Our favorite pastime while driving has inexplicably become reading trashy romance novels aloud in a variety of overly-affected voices. Here is our joint review of the one we finished today:
The Barbarian Princess
The Basic Plot
Lydda is the headstrong daughter of a Roman prefect in Britannia who is kidnapped by Irish pirates along with her childhood BFF. She escapes and swims back home while he appears later in the novel as St. Patrick for no real reason. After meeting a burly Saxon named Thel who foreshadows like woah that They Will Meet Again and He Will Do More Than Just Feel Her Up when they do. Then she is married to a Roman nobleman who is not-so-secretly gay and spends a few chapters torturing her for being a “disgusting woman”. Then, just when it looks like Lydda and Thel may have a chance to run away together, Alaric the Goth sacks Rome and kidnaps Lydda. After escaping from him, she visits nearly every major city in the Mediterranean looking for Thel, being kidnapped by various lascivious men, and forced to do “unspeakable things” to survive. Eventually she is shipwrecked on the coasts of Ancient Scotland and kidnapped by a druid who tells her that she is the reincarnation of a druid priestess and that she should lead his tribe against the Saxon invades. So she her army against the forces massed to the South who are led by none other than… THEL! Naturally the war immediately ceases and everyone becomes friends (despite all the dead bodies) and Thel and Lydda live Happily Ever After.
Patricia’s Review
So I was actually kind of impressed with this, when comparing it to other romance novels. Sure, the characters were all vapid and annoying archetypes, and sometimes I got sick of hearing about how earth-shatteringly beautiful the main character is, but the author simultaneously managed to have entire chapters involving ONLY (reasonably accurate) historical description and not sex while AT THE SAME TIME including a wide spectrum of sexual kinks usually not found in your average romance novel (because they offend the 1970’s housewife). I would say the author descended into drink-induced haze around three-quarters of the way through, when everyone EXCEPT Lydda dies on a ship during a hurricane and the sketch druid guy makes her a priestess/warrior queen.
Steven’s Review
Traditionally, the phrase “romance novel” has always made me picture long, drawn-out scenes of soap-opera-esque interpersonal drama with the occasional bland and overwrought “sex” scenes that vie with one another for the title of “most phallic euphemisms on one page.” Surprisingly, this book kept the soap drama to a minimum while throwing in every kind of interesting bizarre kink you can think of without completely ruining a romance novel. Lydda wends her way through an in-depth survey of the ancient world, randomly encountering notables like Emperor Honorius, King Alaric of the Goths, Hypatia of Alexandria (sliced to death by rabid Christians on the church steps in this version as opposed to her real-life stoning near the library), and various unknowns representing political and religious groups of the time. The meetings are pretty improbable, but fascinating, if laced with illicit sex. Light to heavy S&M themes underlie pretty much the whole book, as well as themes of feminism and an anti-Christian motif, only to all be resolved in the end with a loving, tender, Christian and remarkably rape-free marriage and simple peasant life. A little disappointing, at the end, but otherwise a fascinating read. If you like mid-Imperial Rome and drunken Florence King trying to get herself evicted from romance-novel-authorship with prejudice.

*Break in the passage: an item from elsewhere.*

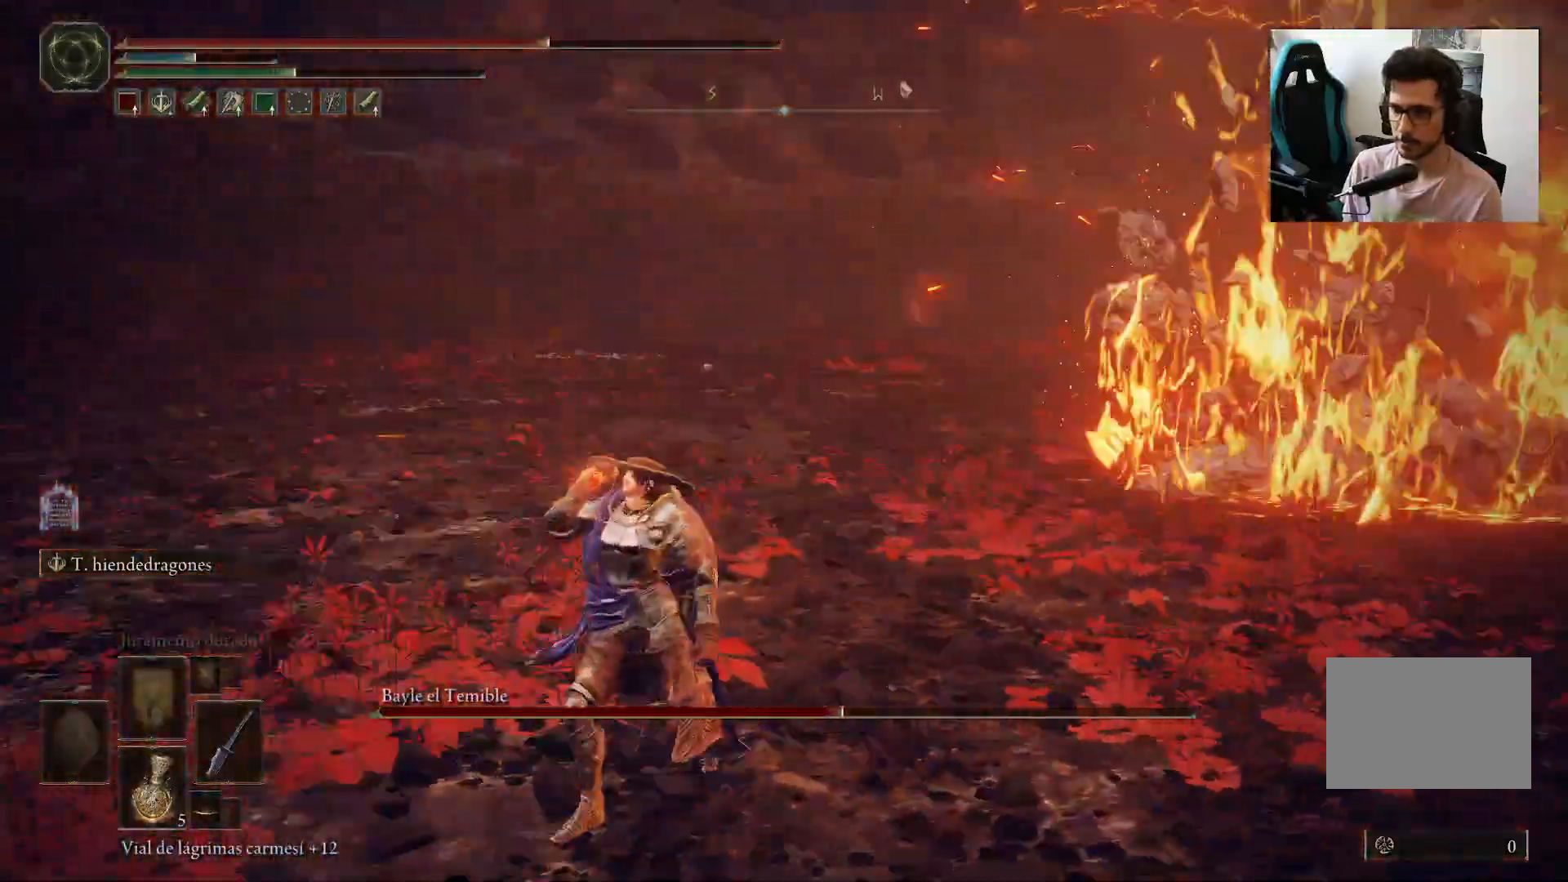
{"dt_ms": 500, "buttons": ["B"], "left_stick": "down", "right_stick": "center", "events": [[267, "left_stick", "down"], [300, "right_stick", "center"]]}
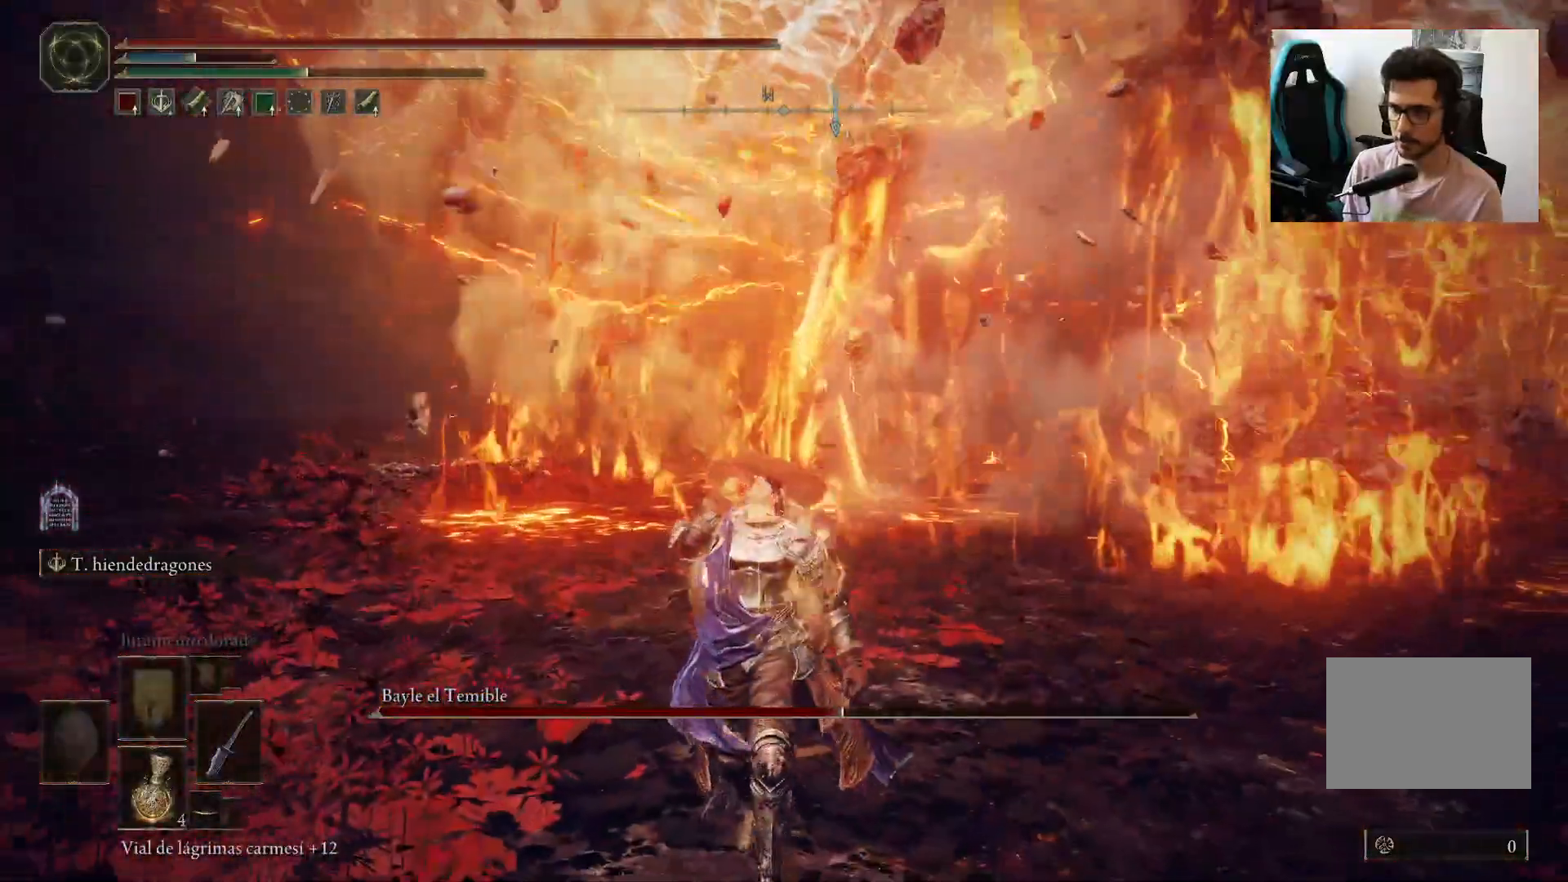
{"dt_ms": 500, "buttons": ["B"], "left_stick": "down", "right_stick": "center", "events": [[300, "R3", "down"], [400, "R3", "up"]]}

… and I can’t believe I just handed the computer to Steven saying “Quick! Review The Barbarian Princess!” and he took it seriously…
Does every historical romance novel essentially boil down to the main character wandering around during some specified time period having torrid relations with vaguely historical figures? Because I’m still having trouble believing this is actually a real genre of fiction.